Neil sat up fully and pulled her into his chest. ‘We all want to kill screaming babies. Babe, those are just fucked up thoughts. They don’t mean anything.’ He brushed the hair out of her eyes and nuzzled her forehead.

Lisbeth stuck out her bottom lip in protest, ‘You don’t hate me? Really?’

Neil tugged on her lip with two fingers and smiled. ‘No, I don’t hate you and you have to stop torturing yourself about this shit.’ He pushed her slightly away from him and gesticulated wildly to emphasize his point, ‘Nothing, no matter how dark your thoughts, has ever actually happened. You’re in control and you’re fine. ’

Lisbeth nodded as she bit off the top of her right thumbnail, ‘Love you.’

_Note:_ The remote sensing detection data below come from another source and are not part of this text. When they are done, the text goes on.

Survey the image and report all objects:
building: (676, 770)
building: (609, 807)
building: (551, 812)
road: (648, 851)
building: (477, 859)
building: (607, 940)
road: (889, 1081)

‘Love you too, babykiller.’ Neil smiled and Lisbeth punched him in the arm.

 

Lisbeth awoke violently from her dream to the sound of her baby being torn to pieces. She scrambled to her feet in panic and looked down at Neil, still sleeping soundly. ‘How can you not hear that’, she mumbled sleepily to herself as she padded across the hall to see what had become of her child and peered over the top of the crib as tentatively as one would look into cobra’s basket. Solomon’s face was all gaping, red-raw mouth howling at the moon. His eyes, wet from frustration, were bolted down tightly as storm shutters against the cyclone of noise ripping his throat apart.

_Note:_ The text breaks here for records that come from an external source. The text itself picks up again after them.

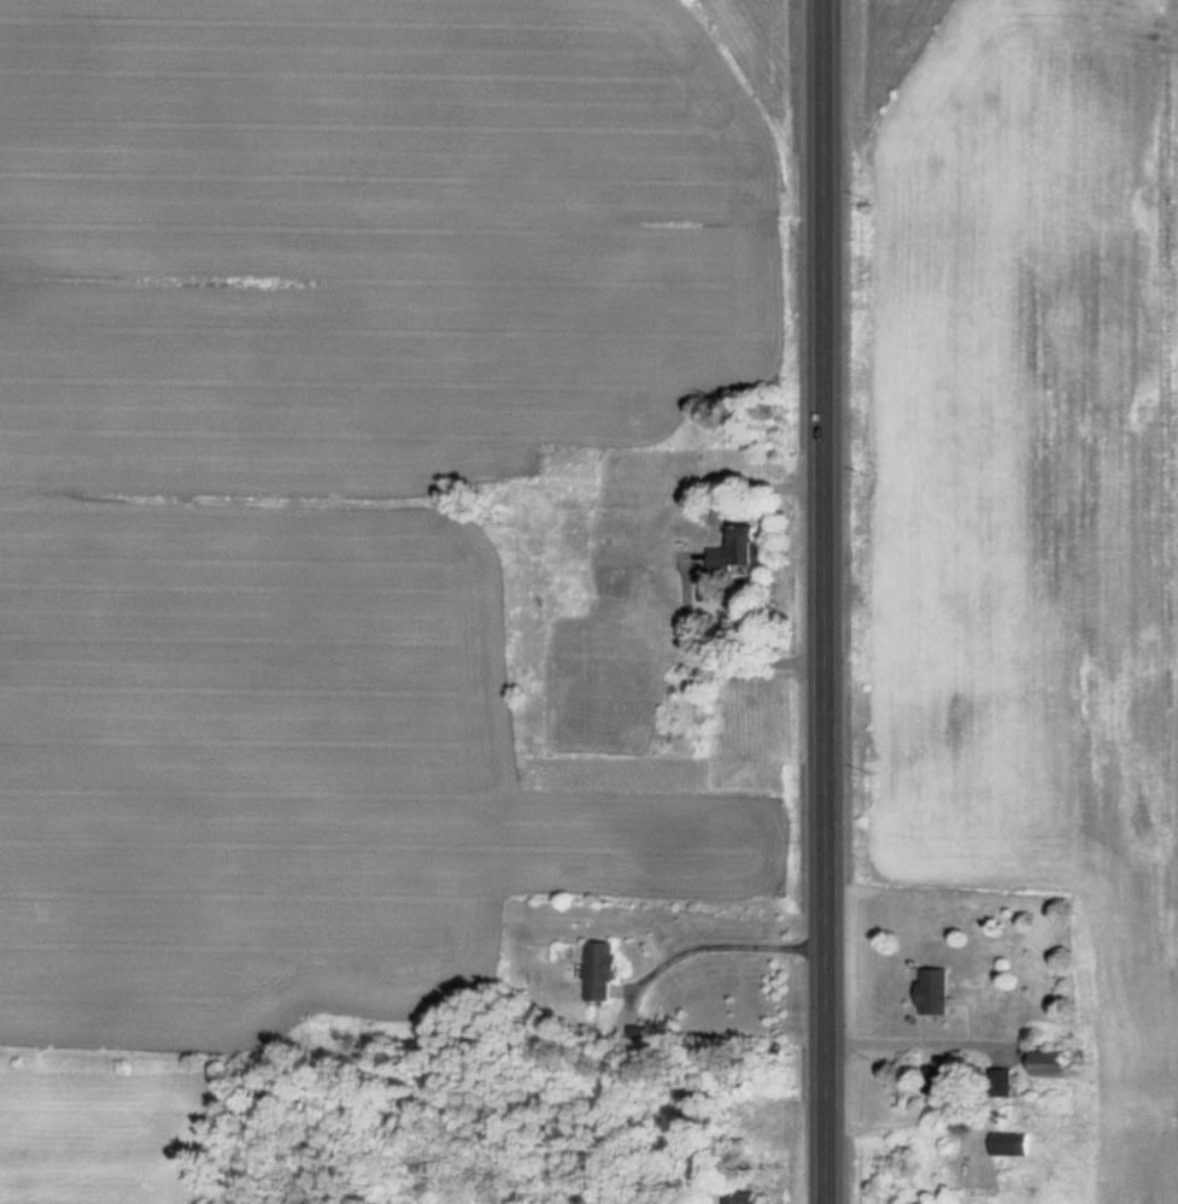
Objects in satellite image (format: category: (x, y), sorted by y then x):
building: (746, 548)
road: (829, 602)
building: (608, 969)
building: (941, 990)
building: (1058, 1062)
building: (1015, 1143)
building: (747, 1199)

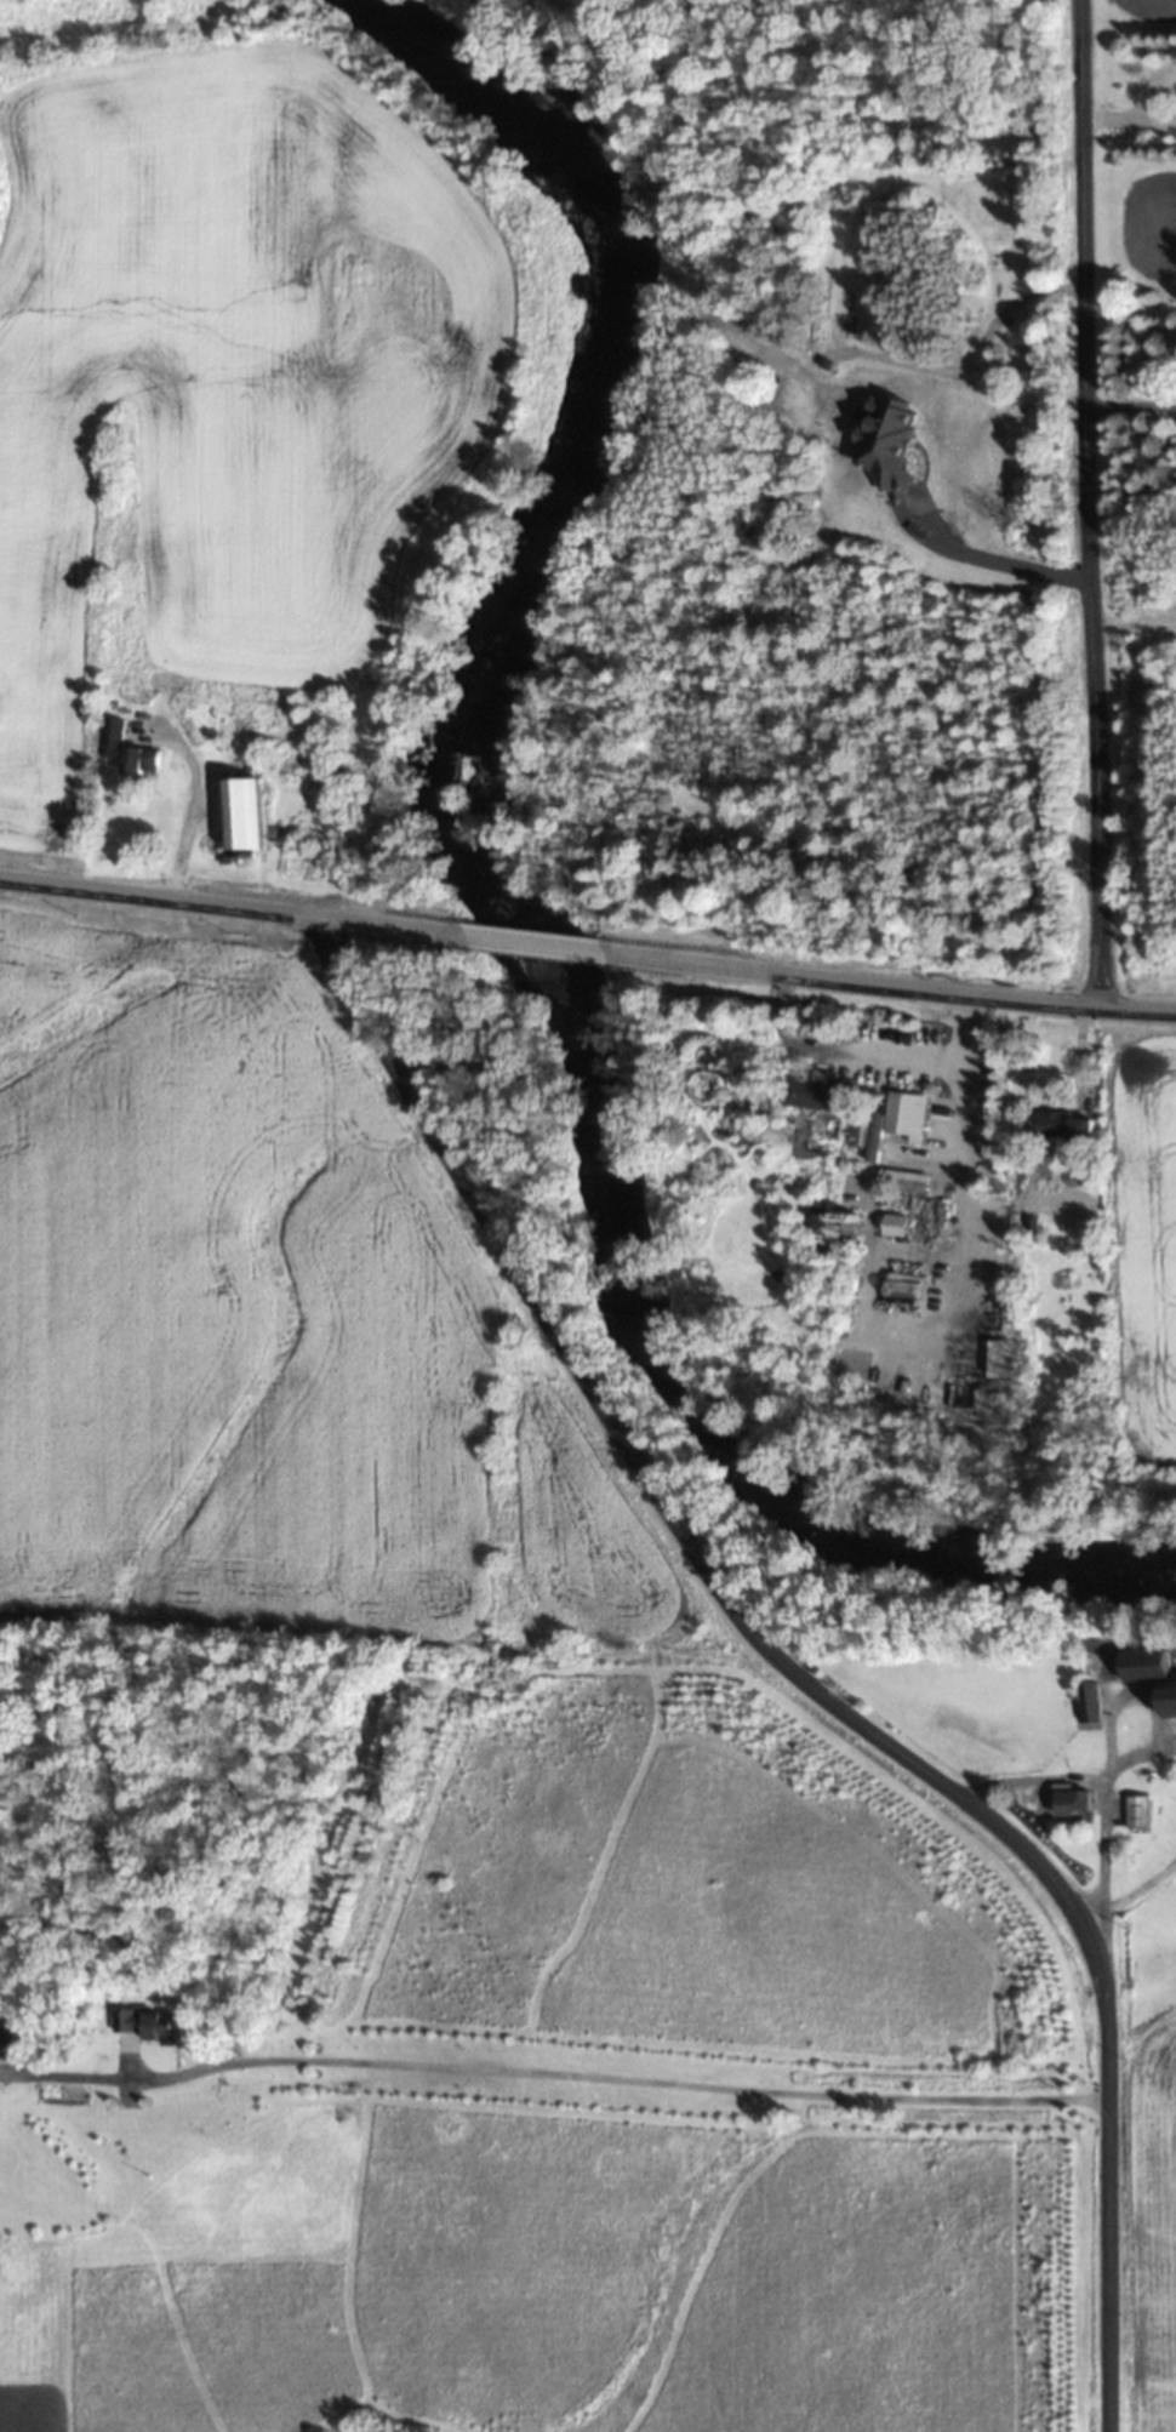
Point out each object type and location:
road: (1089, 504)
road: (1134, 623)
building: (107, 736)
building: (139, 759)
building: (240, 812)
road: (230, 909)
river: (523, 915)
road: (532, 942)
road: (888, 988)
building: (808, 1092)
building: (898, 1112)
building: (1058, 1126)
building: (902, 1180)
building: (813, 1223)
building: (1141, 1665)
road: (794, 1672)
building: (1164, 1700)
building: (1086, 1702)
road: (1142, 1754)
road: (1113, 1781)
building: (1070, 1801)
building: (1136, 1810)
road: (1142, 1889)
building: (144, 2024)
building: (5, 2040)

Lisbeth picked him up and checked his diaper, it was dry. She offered him her breast but he pushed at it and screamed louder against her flesh. She walked him back and forth the length of his room over and over, all the time cooing and begging him to stop. ‘Daddy and mommy are very tired.’ She looked deeply into his little, twisted face and tried to find her beautiful son there, but she recognized nothing. ‘Why won’t you be quiet?’

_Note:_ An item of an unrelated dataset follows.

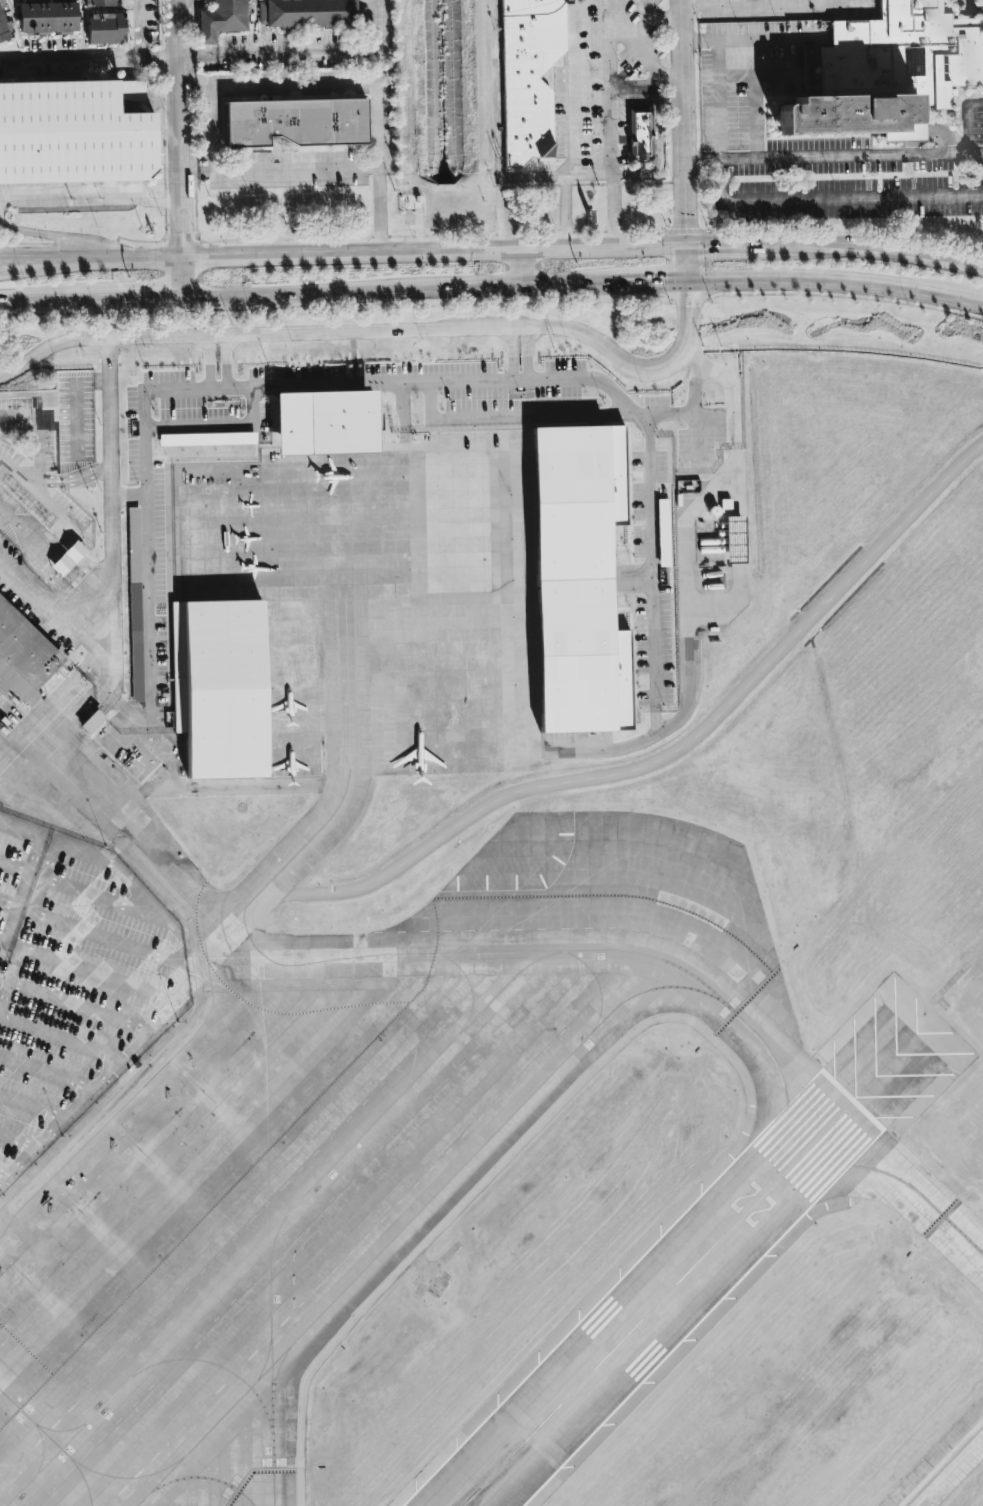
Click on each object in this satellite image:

Sometime later Neil opened his eyes to the empty spot next to him in the bed. Something felt wrong; he always tended to Solomon in the night, so where was Lisbeth? The house was cloaked in silence and all he could hear was his own pulse throbbing in his ears. He sat upright and tried to assure himself that everything was fine. Why wouldn’t it be, he thought to himself as he called out into the darkness, ‘Hello,’ his voice was unexpectedly thick in his throat. ‘Lisbeth?’

‘Shhhhhh’ he heard his wife hiss like a leaky balloon and followed the sound into Solomon’s room. At first he wasn’t sure what he was looking at. It was so dark and Lisbeth’s face looked beautiful and alien, lit by only the moon. As his eyes adjusted he saw their perfectly still baby in Lisbeth’s arms as she rocked him back and forth in the very chair she’d once been rocked in as an infant. Her eyes finally met Neil’s as a smile crept slowly across her face. ‘Don’t worry, I made him stop. You can go back to bed.’